··· SELECTED EXCERPT

Create A Neural Network From Scratch In PyTorch!
Learn how to create a neural network from scratch in Python using the library PyTorch.
Introduction
In this tutorial, I will guide you through the creation of a simple neural network from scratch in PyTorch. This is a practical tutorial. In the next tutorials, we will see more details about the theory of neural networks.
Objective :
The goal of this tutorial is to learn how to create a neural network in PyTorch and train it on a dataset. To do so, we will create a model able to recognize handwritten numbers.
Requirements
Python installed with PyTorch.
Basic understanding of neural networks theory and machine learning.
Basic Python programming skills.
What are neural networks used for?
In general, neural networks are used to approximate a mathematical function based on a set of labelled data. In classical programming, we have to have rules, inputs and we produce the outputs. In contrast, with neural networks, we have inputs (data) and outputs (labels) and, through an optimization procedure, we change the parameters of the neural network until the model is well-trained on the data set.
What is PyTorch ?
An open-source machine learning framework that accelerates the path from research prototyping to production deployment.
PyTorch is an open-source Python library used for machine learning based on Torch developed by Meta. PyTorch allows performing tensor calculations necessary for deep learning. Note that PyTorch is not the only library we can use for machine learning, other libraries such as Keras & TensorFlow, sci-kit-learn, theano... can also be used.
Import Dependencies
First thing first, let's import the basic dependencies for our project, in the next few lines I will try to explain what are these dependencies used for, the list of examples I give for each module is clearly not exhaustive :
torch: is the basic library to create tensors for example
torch.nn : is a module that allows us to use layers like Linear, ReLU and Conv layers.
torch.optim : allows us to use optimizers like SGD and Adam optimizers.
torch.nn.functional : allows us to use functions like sigmoid and relu.
torchvision.transforms : to use transformations that will be applied to the data.
DataLoader : to load a dataset with a batch and apply transforms to it.
torchvision.datasets : to load some datasets like mnist For more details, please visit the documentation here : PyTorch documentation
import torch
import torch.nn as nn
import torch.optim as optim
import torch.nn.functional as F
import torchvision.transforms as transforms
from torch.utils.data import DataLoader
import torchvision.datasets as datasets
Create a Fully Connected Network
Now, let's create a fully connected network, for that we will first create a class called neural_network, this class inherits from nn.Module, we inherit from this parent class to be able to use some methods like forward, basically, when this method is defined, it will be called directly when we apply the model to a given input x. Our class takes input_size and num_classes as input, input_size indicates the number of inputs for our neural network, In our case we will be using images of size 28x28 so the input_size will be equal to 784. As for the num_classes it will be equal to 10 since we want to predict numbers from 0 to 9.
The fc1 indicates the first layer, we use a Linear with number of inputs equal to 28x28=784 and output equals to 50, then fc2 indicates the second layer with number inputs equal to the output of the previous layer and number of outputs equal to num classes (aka 10).
# Create a fully connected network
class neural_network(nn.Module):
def __init__(self, input_size, num_classes):
super(neural_network, self).__init__()
self.input_size = input_size
self.num_classes = num_classes
self.fc1 = nn.Linear(self.input_size, 50)
self.fc2 = nn.Linear(50, self.num_classes)

······

- [PARTS OF THE EXERCISE]
1) In the PyTorch tutorial, how many outputs does the first layer, fc1, produce?
2) Name every module or component the PyTorch tutorial explains in its Import Dependencies section.
3) Write out the part of the PyTorch tutorial that opens with the words containing "The fc1 indicates" and closes with "self.fc2 = nn.Linear(50, self.num_classes)".
The lines after this point are separate material with no connection to the PyTorch tutorial.

··· DATA SHOWN

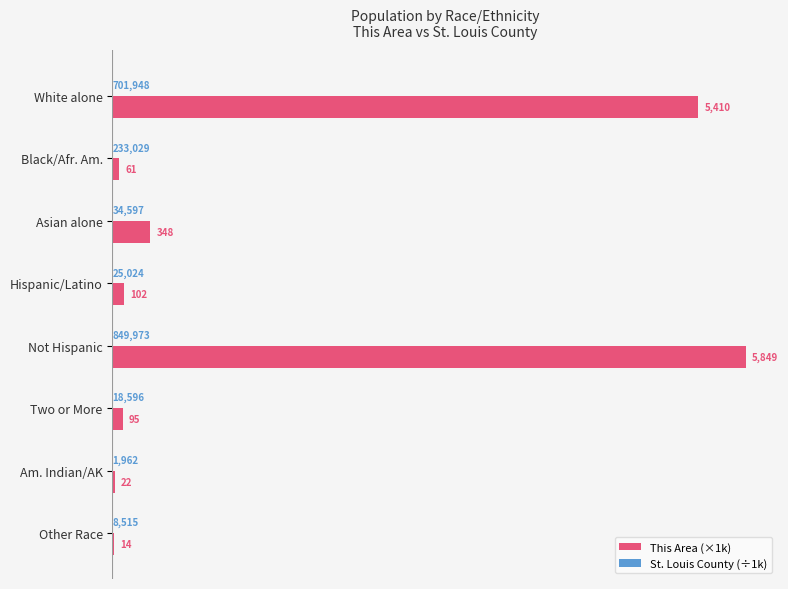

At how many categories does at least one series exceed 5310591?

2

······

- [RESULTS FOR THE EXERCISE]
1) 50

2) torch, torch.nn, torch.optim, torch.nn.functional, torchvision.transforms, DataLoader, torchvision.datasets

3)
The fc1 indicates the first layer, we use a Linear with number of inputs equal to 28x28=784 and output equals to 50, then fc2 indicates the second layer with number inputs equal to the output of the previous layer and number of outputs equal to num classes (aka 10).
# Create a fully connected network
class neural_network(nn.Module):
def __init__(self, input_size, num_classes):
super(neural_network, self).__init__()
self.input_size = input_size
self.num_classes = num_classes
self.fc1 = nn.Linear(self.input_size, 50)
self.fc2 = nn.Linear(50, self.num_classes)